Core Architecture
A three-stage pipeline combining document processing, knowledge graph construction, and hybrid retrieval:
01
PDF Processing
Extract structured text from case files using unstructured (standard PDFs) or Tesseract OCR (scanned documents). Chunk and clean for LLM ingestion.
02
Knowledge Graph Construction
LLM extracts entities (actors, obligations, deadlines) and relationships (dependencies, contradictions). Store in Neo4j as nodes and edges for relational reasoning.
03
HybridRAG Retrieval
Combine vector embeddings (Qdrant/FAISS) for semantic search with graph queries for structural analysis.
Core Visualizations
Four primary outputs mapped to the pipeline:
| Visualization | Data Source | Technical Implementation | Purpose |
|---|---|---|---|
| Conversation State | Knowledge Graph + Timeline | React Force Graph (D3.js), date sliders | Near real-time after initial indexing; dynamic filters quickly query the cached graph view. |
| Executive Function Gaps | LLM Pattern Detection | Linguistic markers of avoidance/paralysis | Identify decision friction, deferral patterns |
| Procedural Bottlenecks | Graph Analysis | Cycle detection, dead-end identification | Circular dependencies, unresolved paths |
| Observer vs Operator | Text Classification | Explicit vs inferred reasoning contrast | Ground truth vs belief divergence. E.g., Operator infers 'delay due to avoidance'; Observer sees 'no action recorded'. System highlights the gap. |
Key Challenges Addressed
- Scale: Semantic chunking (by headings or natural breaks) to preserve context, plus graph query optimization for 2400+ pages.

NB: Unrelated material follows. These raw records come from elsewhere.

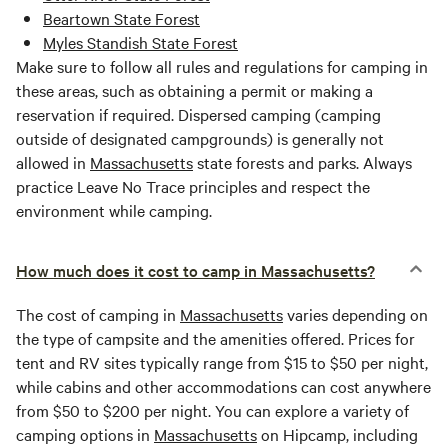
Beartown State Forest
Myles Standish State Forest
Make sure to follow all rules and regulations for camping in
these areas, such as obtaining a permit or making a
reservation if required. Dispersed camping (camping
outside of designated campgrounds) is generally not
allowed in
Massachusetts
state forests and parks. Always
practice Leave No Trace principles and respect the
environment while camping.
How much does it cost to camp in Massachusetts?
The cost of camping in
Massachusetts
varies depending on
the type of campsite and the amenities offered. Prices for
tent and RV sites typically range from $15 to $50 per night,
while cabins and other accommodations can cost anywhere
from $50 to $200 per night. You can explore a variety of
camping options in
Massachusetts
on Hipcamp, including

- Accuracy: LLM verifiers + human-in-loop validation.
- Traceability: Full provenance from source text to visualization.
Current Status
Phase 1 (PoC)2-3 sample PDFs → basic pipeline → conversation state visualization.
Phase 2Full corpus processing + bottleneck detection.

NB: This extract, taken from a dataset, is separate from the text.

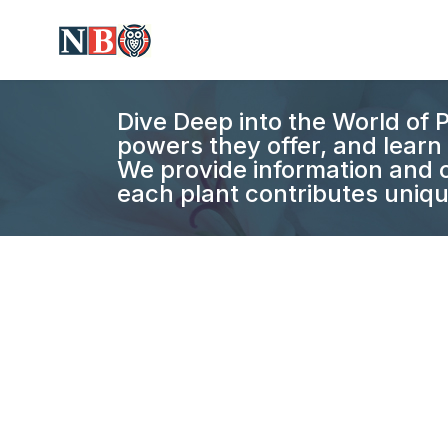
Dive Deep into the World of P
powers they offer, and learn 
We provide information and c
each plant contributes uniqu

Phase 3Executive function and Observer/Operator analysis.
Tech Stack
- PDF Processing
- unstructured, Tesseract OCR
- LLM
- OpenAI GPT-4o / Claude 3.5 Sonnet
- Vector Store / Graph DB
- Qdrant / Neo4j
- Frontend / Backend
- React + D3.js (Force Graph) / FastAPI + LangChain
Validation Approach
- Internal consistency: Graph queries reproduce expected relationships.
- Face validity: Human review of flagged bottlenecks/gaps.
- Convergent validity: Compare LLM outputs to manual analysis.
Known Limitations
- LLM entity extraction may miss implicit relationships (e.g., “as discussed” without an explicit link).
- Real-time analysis requires pre-indexing; dynamic filters operate on cached graph.
- Not a substitute for legal review – intended for pattern discovery and decision support; human review recommended.
This architecture enables computational analysis of case-file corpora while preserving transparency and reproducibility.